Je m'arrêterai rapidement sur ces trois points.
S'agissant d'abord des gels en valeur, et pour vous donner un élément de réponse, monsieur de Courson, ainsi qu'à vous, cher François Hollande, le seul gel en valeur qui nous permette d'assumer le passé, les dettes, les pensions, permet mécaniquement d'économiser 700 millions. Par les temps qui courent, ce n'est pas rien ! Il n'y a pas de petites économies pour un ministre du budget, pas d'économies symboliques. Il y a une addition d'économies qui permettent, à terme, d'atteindre notre objectif de réduction de 40 milliards.

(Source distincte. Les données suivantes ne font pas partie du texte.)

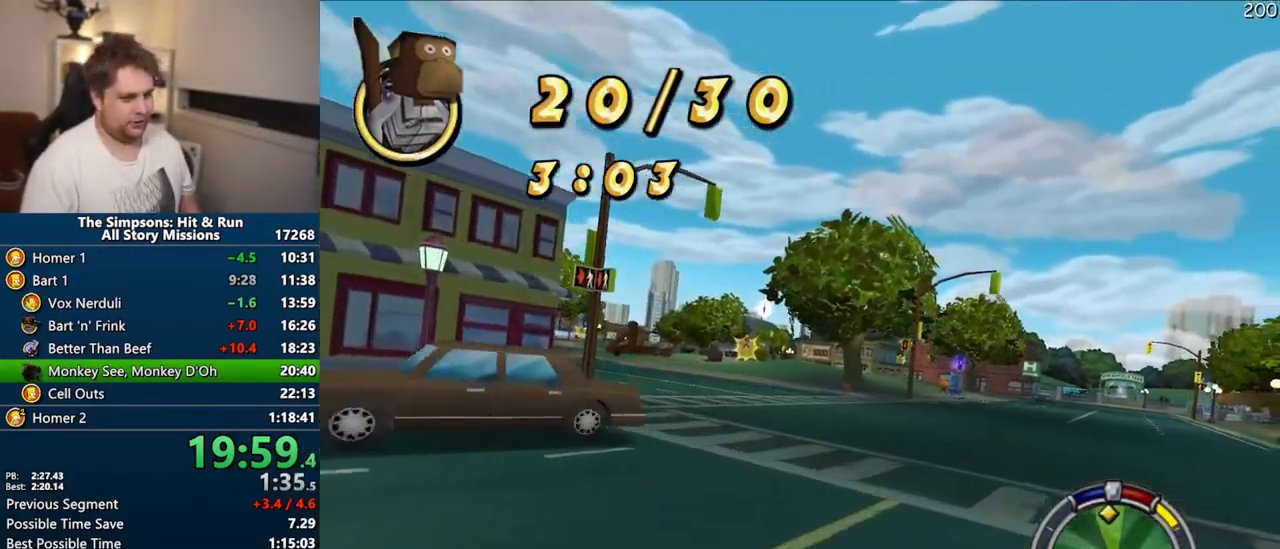
{"buttons": ["CROSS"], "left_stick": "center", "right_stick": "center", "events": [[67, "left_stick", "left"], [183, "left_stick", "center"], [267, "left_stick", "right"], [367, "left_stick", "center"]]}
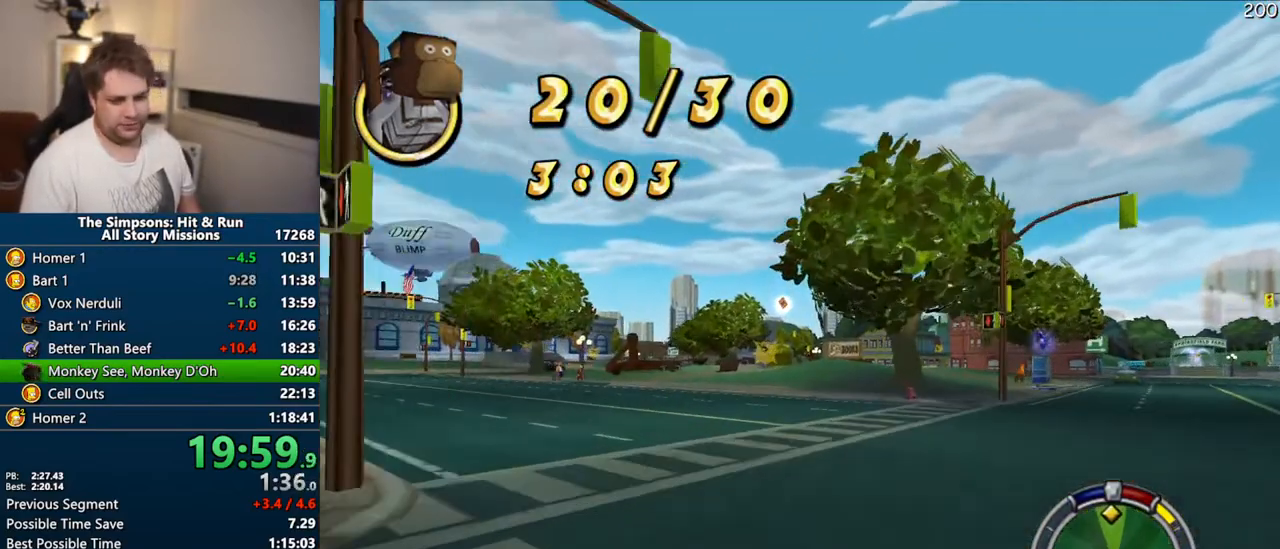
{"buttons": ["CROSS"], "left_stick": "center", "right_stick": "center", "events": []}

C'est un effort important, qui implique, dans les trois années à venir, une réduction de 10% des crédits d'intervention.
Cet effort exige beaucoup de la fonction publique d'État afin qu'elle se modernise : elle aura moins de fonctionnaires, mais ceux-ci seront mieux payés. Là encore, c'est un choix politique qui est assumé dans le cadre de la révision générale des politiques publiques.

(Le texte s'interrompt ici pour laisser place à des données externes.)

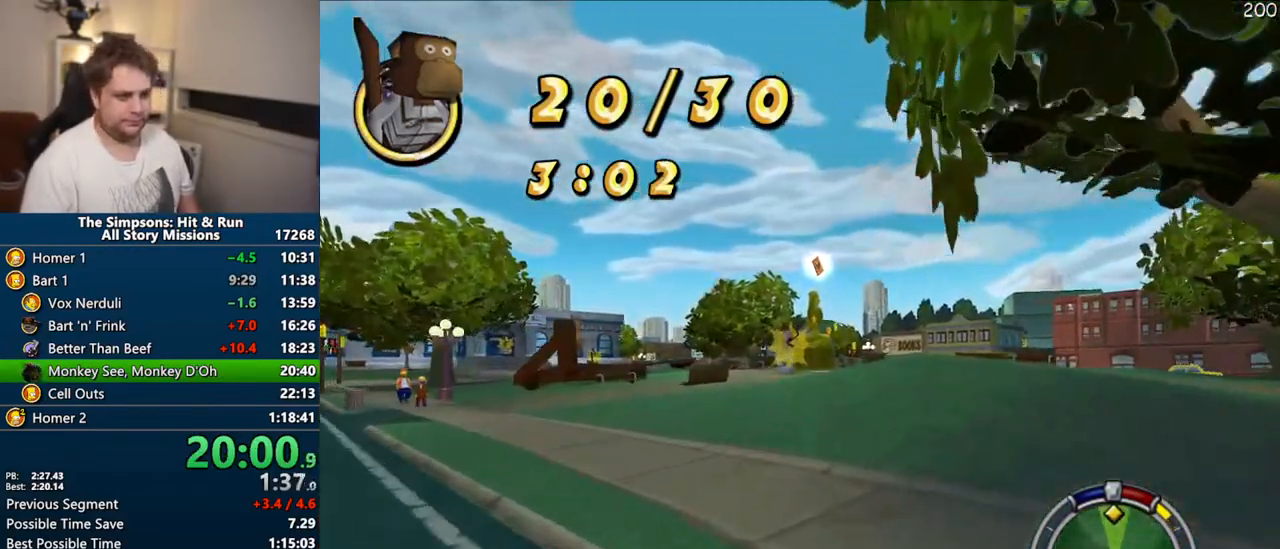
{"buttons": ["CROSS", "R1"], "left_stick": "left", "right_stick": "center", "events": [[283, "left_stick", "left"], [467, "R1", "down"]]}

Deuxième source de dépenses : celles de la sécurité sociale. Je vous le dis à nouveau, cher François Hollande, nous nous sommes retrouvés la semaine dernière, nous nous retrouverons probablement la semaine prochaine, et ce n'est pas fini, car la route est longue. Je vous la souhaite la plus longue possible (« Pas trop tout de même ! » sur plusieurs bancs du groupe UMP), compte tenu de l'audace et du courage qui vous distinguent de nombre de vos partenaires de jeu de la rue de Solferino qui, souvent, basculent dans la facilité. J'estime qu'avoir avec vous un débat qui éclairera l'opinion publique sur la fiscalité sera plus utile que d'être confronté à certains ténors du PS, lesquels tombent dans une démagogie telle que, parfois, je me demande s'ils ont un jour été aux responsabilités ! Pourtant, ils ont quasiment tous été ministres sous François Mitterrand ou lors de la cohabitation avec Jacques Chirac…
Pour ce qui est de la deuxième source, la sécurité sociale, nous respectons, pour la première fois depuis 1997, l'objectif national de dépenses d'assurance maladie. Cela nous donne un peu de crédit pour assumer l'annonce d'un ONDAM à 2,9% l'année prochaine et à 2,8% les années suivantes.
S'agissant de la troisième source, le gel des dotations de l'État aux collectivités territoriales, l'effort est, me semble-t-il, assez équilibré, et je remercie le rapporteur général du budget. Nous sortons le FCTVA de l'enveloppe ; vous qui êtes un élu local, vous savez donc que la mesure de gel des dotations permettra aux collectivités territoriales de poursuivre leur logique d'investissement. S'il y a des augmentations d'impôts de la part des collectivités locales, vous ne pourrez pas dire, à gauche, que c'est de la responsabilité du Gouvernement, puisqu'elles serviront à financer vos politiques de fonctionnement, d'embauche de personnels, non vos investissements, puisque précisément ceux-ci échappent à la politique du rabot.
Voilà les quelques éléments de réflexion que je souhaitais vous livrer. Je pourrais les développer plus longuement, mais nous en aurons sans doute l'occasion dans les jours à venir. Quoi qu'il en soit, monsieur Hollande, non, ce budget n'est pas une impasse, mais au contraire une voie ouverte, vertueuse, courageuse, exigeante, historique sur le plan de la réduction des déficits budgétaires, responsable, comme je l'ai souligné à de nombreuses occasions, et équitable, dans la mesure où il vise à préserver notre modèle social français.
Monsieur Brard, je m'insurge contre le fait que vous m'ayez demandé d'être un peu marxiste ! Je souhaite que soit noté dans le compte rendu que je prends ce compliment pour ce qu'il est – je le dis avec une certaine malice !
Par ailleurs, monsieur le président, je m'insurge – je le dis encore avec malice – contre le fait que vous n'ayez rien tenté contre un orateur armé d'un couteau suisse, lame sortie, et d'un rabot, ainsi que d'une lime à ongle ! (Sourires.)